Cena nove: A pequena vila fica dentro da floresta, ela é cheia de vaga-lumes, tem lindas casinhas que vão se misturando as colinas, com ruas de cascalho (paramos aqui, a descrição da vila foi incorporando elementos do pensar infantil). Soma-se praças com brinquedos, também uma fonte no centro, locais onde é possível correr e passear. Inicialmente começamos com uma pequena ideia de um povoado, as crianças conseguiram montar mais do que isso, uma mini cidade, do jeito que gostariam que fosse.

Por tal característica peculiar desta cena, criamos mais um NPC para socializar com o grupo, na figura de uma menina, que podemos inserir em qualquer parte do cenário, após as percepções dos participantes. Milena, o NPC criado, revela mais sobre os poderes e o pensamento deste dragão.
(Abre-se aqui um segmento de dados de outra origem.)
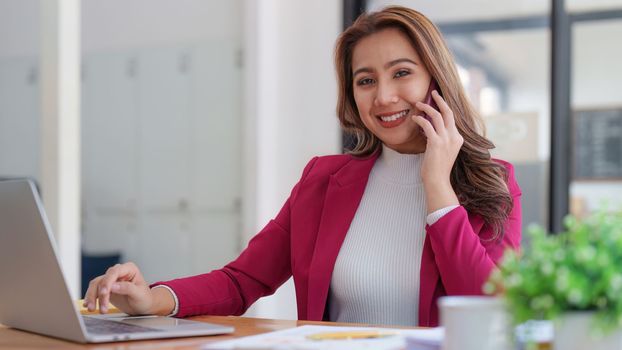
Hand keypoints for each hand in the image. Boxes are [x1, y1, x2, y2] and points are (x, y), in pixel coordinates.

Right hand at [83, 262, 159, 314]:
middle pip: (103, 279)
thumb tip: (113, 286)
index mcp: (129, 269)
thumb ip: (127, 288)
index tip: (105, 293)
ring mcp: (111, 280)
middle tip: (101, 308)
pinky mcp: (105, 288)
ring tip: (92, 309)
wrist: (143, 306)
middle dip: (100, 294)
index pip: (115, 272)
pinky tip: (88, 305)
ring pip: (96, 285)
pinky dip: (90, 298)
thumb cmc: (144, 298)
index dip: (108, 281)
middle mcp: (118, 272)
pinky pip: (94, 291)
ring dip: (92, 297)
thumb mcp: (139, 294)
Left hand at [411, 90, 462, 211]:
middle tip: (432, 92)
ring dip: (427, 108)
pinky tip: (414, 118)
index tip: (436, 101)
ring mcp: (446, 140)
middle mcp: (454, 137)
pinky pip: (427, 125)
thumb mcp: (443, 151)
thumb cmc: (437, 168)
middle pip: (449, 112)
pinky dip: (420, 119)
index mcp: (458, 139)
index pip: (452, 119)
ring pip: (438, 116)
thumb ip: (440, 139)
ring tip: (418, 104)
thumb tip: (429, 128)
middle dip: (440, 100)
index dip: (444, 108)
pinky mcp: (436, 143)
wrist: (437, 181)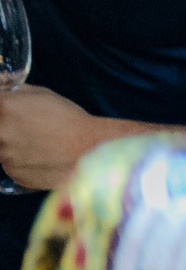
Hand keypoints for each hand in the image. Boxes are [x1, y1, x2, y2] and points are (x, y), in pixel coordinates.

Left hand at [0, 86, 115, 190]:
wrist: (92, 150)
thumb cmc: (71, 120)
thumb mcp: (41, 94)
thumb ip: (14, 93)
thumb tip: (2, 94)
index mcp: (3, 108)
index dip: (3, 112)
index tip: (8, 114)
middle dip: (6, 129)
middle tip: (26, 129)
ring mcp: (5, 157)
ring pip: (1, 150)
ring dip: (12, 146)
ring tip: (38, 144)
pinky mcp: (15, 175)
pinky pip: (12, 166)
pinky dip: (23, 162)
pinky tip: (41, 157)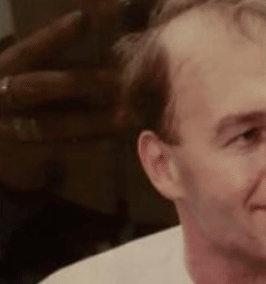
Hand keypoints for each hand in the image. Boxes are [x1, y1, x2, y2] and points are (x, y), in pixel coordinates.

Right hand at [0, 8, 118, 190]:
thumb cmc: (14, 101)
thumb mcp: (24, 77)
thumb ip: (52, 67)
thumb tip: (97, 48)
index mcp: (3, 70)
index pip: (29, 50)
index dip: (55, 36)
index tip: (85, 19)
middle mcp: (2, 98)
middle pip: (41, 87)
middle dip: (81, 82)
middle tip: (118, 79)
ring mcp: (11, 129)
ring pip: (53, 124)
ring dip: (93, 121)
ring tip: (127, 117)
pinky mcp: (25, 155)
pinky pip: (60, 149)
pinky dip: (88, 144)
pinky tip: (113, 140)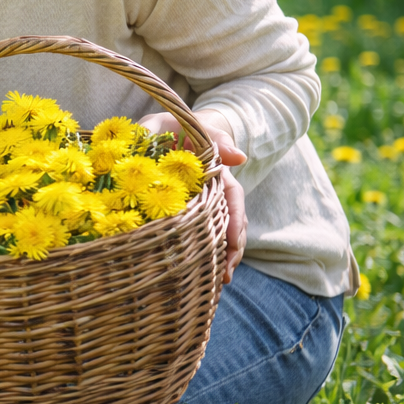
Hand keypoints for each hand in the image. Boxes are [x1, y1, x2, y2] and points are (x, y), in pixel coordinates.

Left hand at [137, 109, 246, 281]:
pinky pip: (201, 232)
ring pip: (219, 229)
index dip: (234, 220)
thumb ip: (211, 136)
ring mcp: (202, 200)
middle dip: (231, 247)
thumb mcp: (182, 122)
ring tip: (219, 281)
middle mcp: (212, 187)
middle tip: (225, 274)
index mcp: (214, 170)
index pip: (231, 197)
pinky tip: (203, 274)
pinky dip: (205, 252)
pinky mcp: (188, 210)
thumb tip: (240, 158)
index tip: (233, 241)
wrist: (163, 127)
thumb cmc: (171, 123)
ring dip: (221, 255)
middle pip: (231, 220)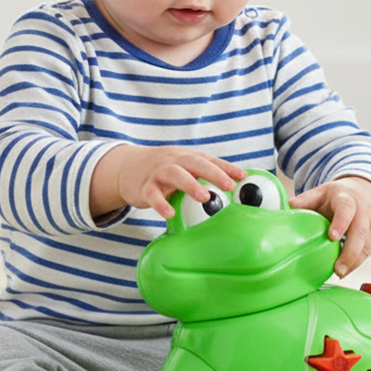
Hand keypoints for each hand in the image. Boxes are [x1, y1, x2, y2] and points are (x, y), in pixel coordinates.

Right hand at [91, 145, 244, 219]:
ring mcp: (158, 173)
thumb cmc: (164, 170)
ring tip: (204, 197)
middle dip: (213, 173)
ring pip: (174, 174)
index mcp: (187, 157)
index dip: (226, 167)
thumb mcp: (184, 168)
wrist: (126, 168)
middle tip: (228, 185)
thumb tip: (233, 188)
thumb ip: (203, 176)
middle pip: (194, 163)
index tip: (243, 176)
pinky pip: (152, 195)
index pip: (209, 160)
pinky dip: (160, 203)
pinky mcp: (143, 187)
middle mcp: (174, 161)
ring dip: (190, 184)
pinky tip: (169, 213)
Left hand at [289, 176, 370, 278]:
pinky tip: (346, 269)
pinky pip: (369, 252)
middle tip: (338, 270)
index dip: (340, 223)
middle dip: (350, 253)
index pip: (346, 210)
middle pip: (360, 232)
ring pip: (367, 245)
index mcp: (347, 198)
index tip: (332, 237)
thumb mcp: (321, 193)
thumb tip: (288, 205)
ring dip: (354, 262)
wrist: (364, 192)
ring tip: (339, 273)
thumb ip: (306, 199)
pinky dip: (358, 262)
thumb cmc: (337, 196)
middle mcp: (364, 210)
Na concepção de Milena, antes era melhor, havia brincadeiras de verdade, mas depois de Basik tudo ficou igual, estático, substituindo por imagens, logo nada novo acontece. O encaminhamento desta cena alude a algumas palavras de Skliar (2008), ao reiterar o desconforto, a sensação de vazio que corresponde à tentativa de subtrair infâncias, dar-lhes outros rumos: “Quando subtraímos as crianças da infância, também algo se perde, se

evapora. E em ambos os casos permanece um certo gesto de desgosto e desconforto” (p. 16). Milena consegue perceber que antes era melhor do que agora, mas seus amigos continuam reproduzindo os males do feitiço provocado pelo dragão.

Cena dez (Milena): Basik diz que ser criança não é legal, a gente acaba muito, como é que ele disse a minha mãe, hummm, deixa eu lembrar, lembrei!. Iludidos, bobos, sem graça, fora de moda, que toda aquela meninice, sabe? Coisas que só agente faz, sonhos, que só a gente parece ter, nomes que a gente inventa, tudo isso não serve para ser adulto, uma perca de tempo total. Nossos pais ficaram loucos de preocupação quando ele disse que estávamos todos doentes, que essas doença veio lá de Arken até aqui, pois um bruxo muito mal chamado Soso fez isso com a gente. Olha, posso dizer uma coisa a vocês, eu não me acho nada melhor, mas meus pais falam que Basik é um dragão, e os dragões sabem o que dizem, eles são sábios, mas do que os bruxos. Ele fez isso usando um feitiço! Ele saiu daqui cheio de garrafas esquisitas levando coisas brilhosas dentro, depois.. pronto, a vila ficou assim, cheia de fotos, para todo lado, gostaram? Eu preferia as coisas de antes.

Milena conta suas angústias sobre crenças na incapacidade das crianças, nos perigos da infância, premissas que fazem alusão à concepção de infância dos escritos da modernidade, ressaltando também a questão da solução, de uma possível cura que seria ofertada pelo Dragão, algo que poderia ser ofertado aos adultos para que pudessem salvar as crianças, conduzi-las melhor. Gostaríamos nesta cena de privilegiar esses aspectos e ouvir o que dizem as crianças sobre esses pensamentos, tendo em vista que a voz infantil, o pensar, até mesmo nas referências contemporâneas não participa significativamente destes debates, iniciando timidamente um processo de ascensão em nossa época.